Copy every line below that contains the word "chart".

■ Exercise inputs
───

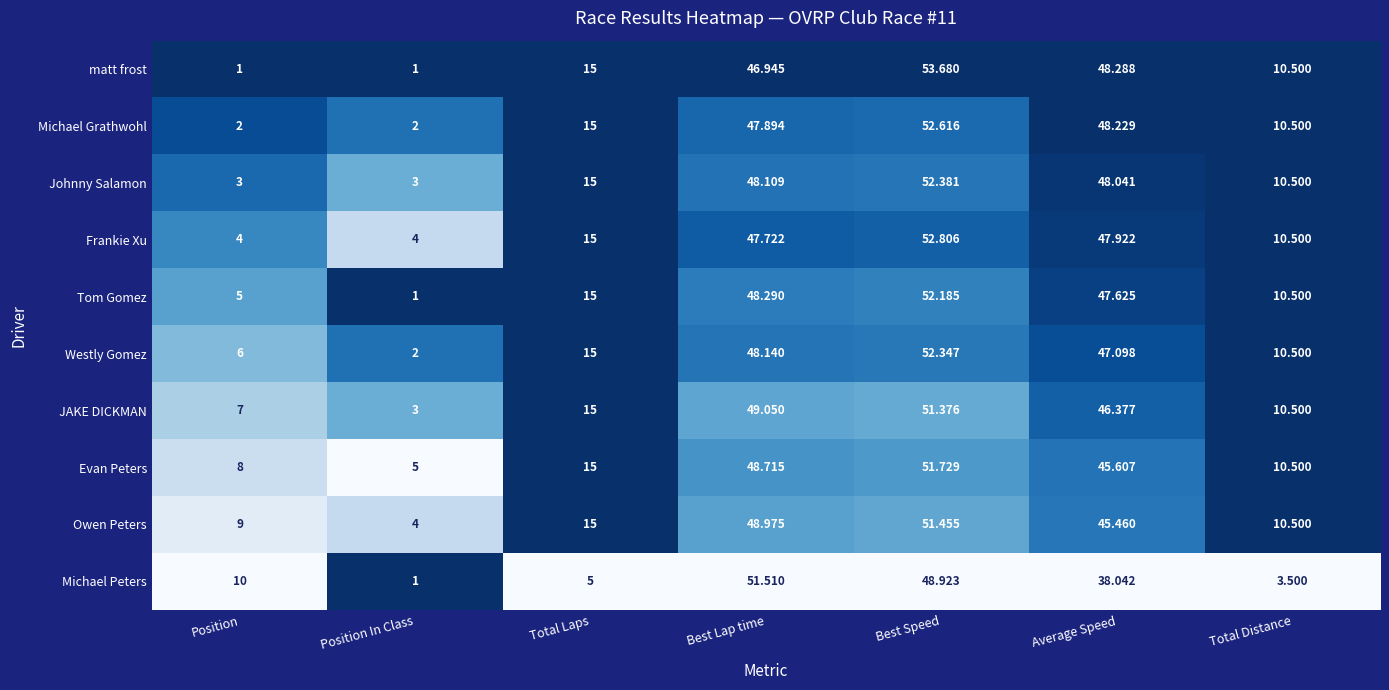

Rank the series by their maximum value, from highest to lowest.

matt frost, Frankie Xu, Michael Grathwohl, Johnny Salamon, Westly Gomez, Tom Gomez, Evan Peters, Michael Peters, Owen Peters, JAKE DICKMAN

───

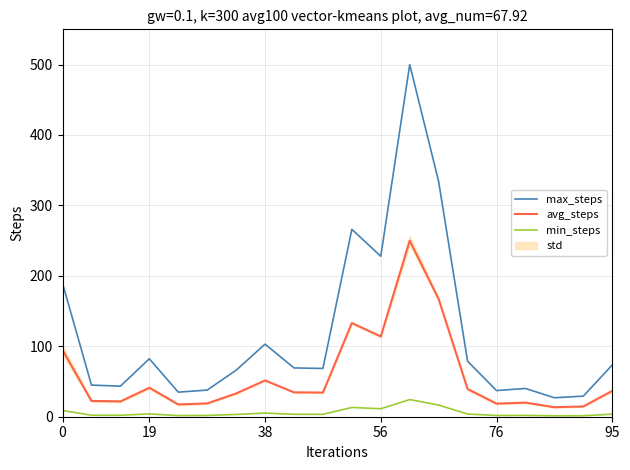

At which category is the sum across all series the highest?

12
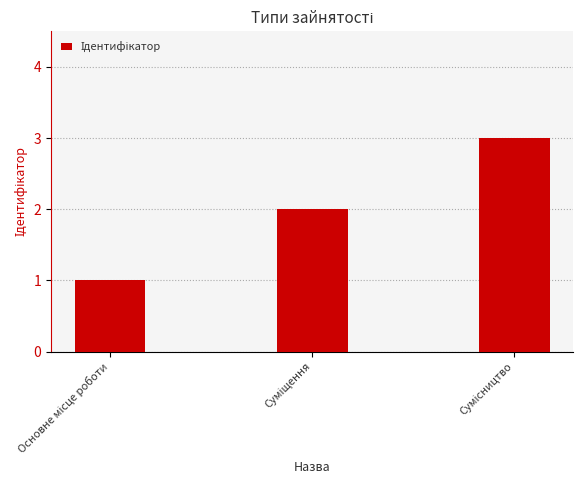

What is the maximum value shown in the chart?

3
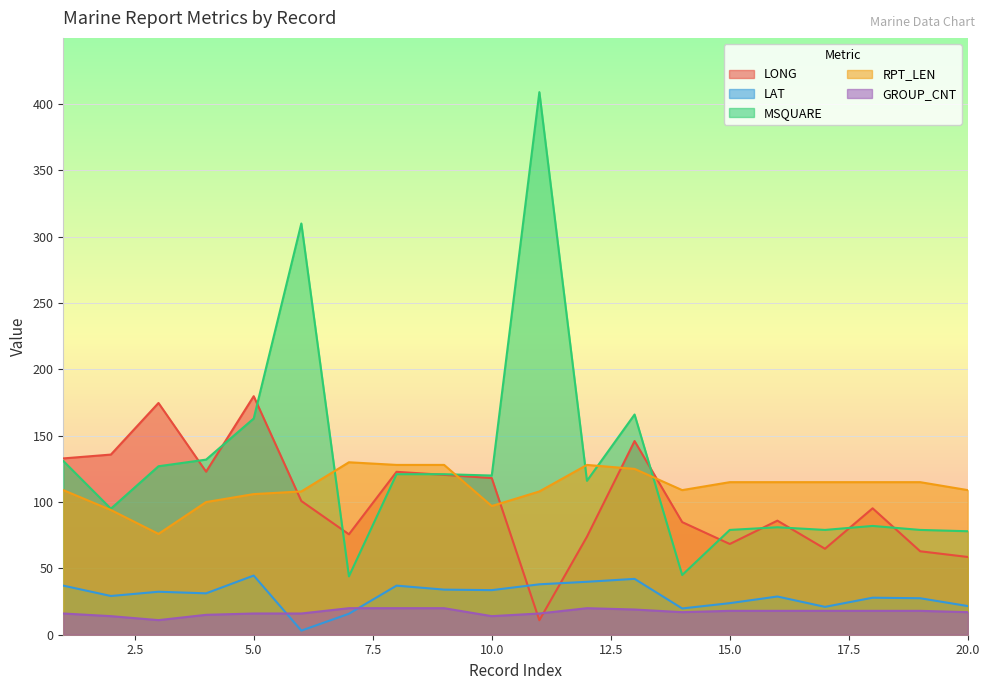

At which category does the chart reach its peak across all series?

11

───

■ Answer to the problem
What is the maximum value shown in the chart?
At which category does the chart reach its peak across all series?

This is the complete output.